« Coupable » : Richard Anconina sur les planches du théâtre Marigny pour la première fois

Le major Pascal Zanetti est de permanence au standard téléphonique de Police Secours pour ce qui s’annonce une nuit d’ennui, comme toutes les nuits depuis trois mois qu’il a été suspendu de ses fonctions « sur le terrain ».

Et, comme le lendemain il va passer devant la commission disciplinaire, l’humeur du major Zanetti est encore plus sombre qu’à l’ordinaire de devoir perdre son temps dans ce qu’il estime être « un placard ».

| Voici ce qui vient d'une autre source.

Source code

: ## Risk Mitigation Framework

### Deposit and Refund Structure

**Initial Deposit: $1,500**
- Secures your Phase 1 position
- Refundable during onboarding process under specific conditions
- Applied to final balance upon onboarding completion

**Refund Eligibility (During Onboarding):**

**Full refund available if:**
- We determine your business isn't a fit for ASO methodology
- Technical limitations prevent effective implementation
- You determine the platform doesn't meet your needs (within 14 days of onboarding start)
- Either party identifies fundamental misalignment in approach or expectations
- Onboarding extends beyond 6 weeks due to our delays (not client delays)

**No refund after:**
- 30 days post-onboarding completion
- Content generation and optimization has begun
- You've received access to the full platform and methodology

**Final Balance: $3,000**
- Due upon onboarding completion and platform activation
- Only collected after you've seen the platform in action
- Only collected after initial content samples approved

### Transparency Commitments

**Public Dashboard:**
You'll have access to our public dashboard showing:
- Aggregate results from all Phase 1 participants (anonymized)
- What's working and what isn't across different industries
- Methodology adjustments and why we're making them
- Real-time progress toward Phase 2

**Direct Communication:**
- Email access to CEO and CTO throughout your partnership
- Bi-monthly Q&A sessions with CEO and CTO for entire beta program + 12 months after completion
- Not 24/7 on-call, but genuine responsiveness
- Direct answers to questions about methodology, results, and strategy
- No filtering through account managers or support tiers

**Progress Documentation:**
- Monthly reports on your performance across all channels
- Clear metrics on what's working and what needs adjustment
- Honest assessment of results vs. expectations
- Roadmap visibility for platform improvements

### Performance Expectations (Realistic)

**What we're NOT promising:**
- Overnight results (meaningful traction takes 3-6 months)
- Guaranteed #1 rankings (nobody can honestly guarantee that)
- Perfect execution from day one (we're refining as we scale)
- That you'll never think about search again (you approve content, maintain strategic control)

Les appels succèdent aux appels, dérisoires morceaux d’humanité sonore qui disent la peur, la solitude, la détresse, la bêtise. Toute l’angoisse saturée d’un univers nocturne sans grâce ni élégance. Jusqu’à… Jusqu’à cette femme qui paraît souffrir, qui paraît victime, qui paraît donner à Zanetti l’espoir de « servir à quelque chose ou à quelqu’un ».

Tout va s’enchaîner, très vite, au cours d’une expérience théâtrale suffisamment originale pour être intrigante. On assiste à l’entremêlement du monologue mené par Zanetti, ponctué par les irruptions régulières de la collègue de service (qui, elle, a choisi de travailler au standard) et traversé par les interventions sonores, autant d’appels téléphoniques, des plaignants, des témoins, des proches, ou des autres flics.

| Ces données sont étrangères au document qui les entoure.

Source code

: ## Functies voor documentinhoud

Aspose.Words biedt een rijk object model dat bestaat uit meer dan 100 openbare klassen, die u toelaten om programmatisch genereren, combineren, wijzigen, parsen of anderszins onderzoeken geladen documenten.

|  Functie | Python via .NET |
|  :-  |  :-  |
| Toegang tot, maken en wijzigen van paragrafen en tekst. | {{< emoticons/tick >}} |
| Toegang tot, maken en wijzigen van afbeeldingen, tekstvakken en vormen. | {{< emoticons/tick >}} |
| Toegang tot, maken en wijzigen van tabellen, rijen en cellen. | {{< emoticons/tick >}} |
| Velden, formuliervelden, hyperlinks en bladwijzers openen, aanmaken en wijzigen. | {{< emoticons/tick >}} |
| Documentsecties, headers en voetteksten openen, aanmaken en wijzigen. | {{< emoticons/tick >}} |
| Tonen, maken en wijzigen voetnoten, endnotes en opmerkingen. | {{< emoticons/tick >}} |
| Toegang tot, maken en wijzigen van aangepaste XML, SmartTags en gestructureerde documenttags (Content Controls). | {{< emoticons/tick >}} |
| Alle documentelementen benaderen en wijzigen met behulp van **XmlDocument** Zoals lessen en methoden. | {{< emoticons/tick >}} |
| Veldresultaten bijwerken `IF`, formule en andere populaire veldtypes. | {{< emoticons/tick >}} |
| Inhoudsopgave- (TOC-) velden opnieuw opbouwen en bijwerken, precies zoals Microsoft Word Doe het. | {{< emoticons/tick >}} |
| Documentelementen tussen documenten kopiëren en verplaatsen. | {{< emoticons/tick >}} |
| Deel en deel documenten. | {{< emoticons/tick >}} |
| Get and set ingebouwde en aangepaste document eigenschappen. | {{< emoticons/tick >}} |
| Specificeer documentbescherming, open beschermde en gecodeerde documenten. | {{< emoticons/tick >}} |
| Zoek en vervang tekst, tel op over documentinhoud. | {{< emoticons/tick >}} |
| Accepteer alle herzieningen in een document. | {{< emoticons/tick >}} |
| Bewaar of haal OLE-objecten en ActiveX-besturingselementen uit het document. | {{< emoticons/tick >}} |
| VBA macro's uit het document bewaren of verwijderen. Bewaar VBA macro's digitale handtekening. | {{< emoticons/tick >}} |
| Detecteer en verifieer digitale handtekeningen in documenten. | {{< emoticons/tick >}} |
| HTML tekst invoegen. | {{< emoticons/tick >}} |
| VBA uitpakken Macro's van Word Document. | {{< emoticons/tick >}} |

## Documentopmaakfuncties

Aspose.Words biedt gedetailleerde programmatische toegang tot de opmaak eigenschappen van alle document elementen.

Cet univers clos est ainsi un chassé-croisé entre l’intériorité coupable de l’individu, les agressions de l’autre (à la fois double gémellaire, opposé et rappels de la hiérarchie) et l’irruption brutale, violente, du monde extérieur : un aquarium traversé par des tsunami !

L’expérience décontenance mais elle est, dans l’ensemble, plutôt convaincante parce que, de façon très maîtrisée, la forme s’accorde au fond, la forme sert le fond, l’épaule, le cadre : la pièce est détonante, palpitante, passionnante.

Elle tient, tout à la fois, du théâtre et du cinéma, d’une sorte de spectacle total, à la fois jeu de comédiens, bruits, lumières, projections, photos, animations et, sans trop chuter dans le sentimentalisme facile, elle maintient une tension quasi permanente tout au long de l’heure et demie.

Le mérite en revient, en grande partie à Richard Anconina, quasiment seul sur scène et, qui plus est, pour la première fois de sa carrière.

Il est là, l’éternel jeune homme du cinéma français qui fit, jadis, pleurer Coluche dans Tchao Pantin et rire Belmondo dans Itinéraire d’un enfant gâté.

Certes, il a pris du poids, des rides et pas mal de cheveux blancs, mais il bénéficie, sur scène comme sur l’écran, de cette bonhomie débonnaire, de ce capital sympathie qui fait qu’on l’écoute, qu’on le suit, qu’on le comprend, et qu’on lui pardonne d’avance. Y compris d’être Coupable.

Coupable, actuellement au théâtre Marigny.